EXERCISE GOAL: A verbatim copy of the line containing "Display the name" and all lines after it, up to and including the final line of the records, is the only acceptable output.

[Collected data]
──────────────────────────────
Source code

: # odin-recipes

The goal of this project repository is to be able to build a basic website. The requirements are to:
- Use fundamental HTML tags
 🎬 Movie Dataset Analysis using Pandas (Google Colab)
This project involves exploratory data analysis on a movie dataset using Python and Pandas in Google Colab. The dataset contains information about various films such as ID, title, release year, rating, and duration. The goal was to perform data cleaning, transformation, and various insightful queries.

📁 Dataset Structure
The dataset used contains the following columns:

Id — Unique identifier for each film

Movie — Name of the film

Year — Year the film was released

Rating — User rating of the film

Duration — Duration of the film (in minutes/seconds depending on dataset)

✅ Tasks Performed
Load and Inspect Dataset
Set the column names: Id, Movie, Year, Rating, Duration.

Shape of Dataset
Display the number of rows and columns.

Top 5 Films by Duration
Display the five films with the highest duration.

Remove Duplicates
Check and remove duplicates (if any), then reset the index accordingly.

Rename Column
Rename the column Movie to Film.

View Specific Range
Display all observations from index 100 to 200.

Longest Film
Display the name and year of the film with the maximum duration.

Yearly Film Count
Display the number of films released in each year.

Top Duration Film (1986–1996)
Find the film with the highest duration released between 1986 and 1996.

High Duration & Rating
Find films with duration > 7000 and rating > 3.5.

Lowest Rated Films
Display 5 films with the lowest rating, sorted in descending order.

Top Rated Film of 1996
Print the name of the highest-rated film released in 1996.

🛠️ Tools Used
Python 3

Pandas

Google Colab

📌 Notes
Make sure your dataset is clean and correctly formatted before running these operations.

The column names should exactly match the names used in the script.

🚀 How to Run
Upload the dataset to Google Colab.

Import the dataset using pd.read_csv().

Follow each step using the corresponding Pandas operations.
──────────────────────────────
EXERCISE OUTPUT:
Display the name and year of the film with the maximum duration.

Yearly Film Count
Display the number of films released in each year.

Top Duration Film (1986–1996)
Find the film with the highest duration released between 1986 and 1996.

High Duration & Rating
Find films with duration > 7000 and rating > 3.5.

Lowest Rated Films
Display 5 films with the lowest rating, sorted in descending order.

Top Rated Film of 1996
Print the name of the highest-rated film released in 1996.

🛠️ Tools Used
Python 3

Pandas

Google Colab

📌 Notes
Make sure your dataset is clean and correctly formatted before running these operations.

The column names should exactly match the names used in the script.

🚀 How to Run
Upload the dataset to Google Colab.

Import the dataset using pd.read_csv().

Follow each step using the corresponding Pandas operations.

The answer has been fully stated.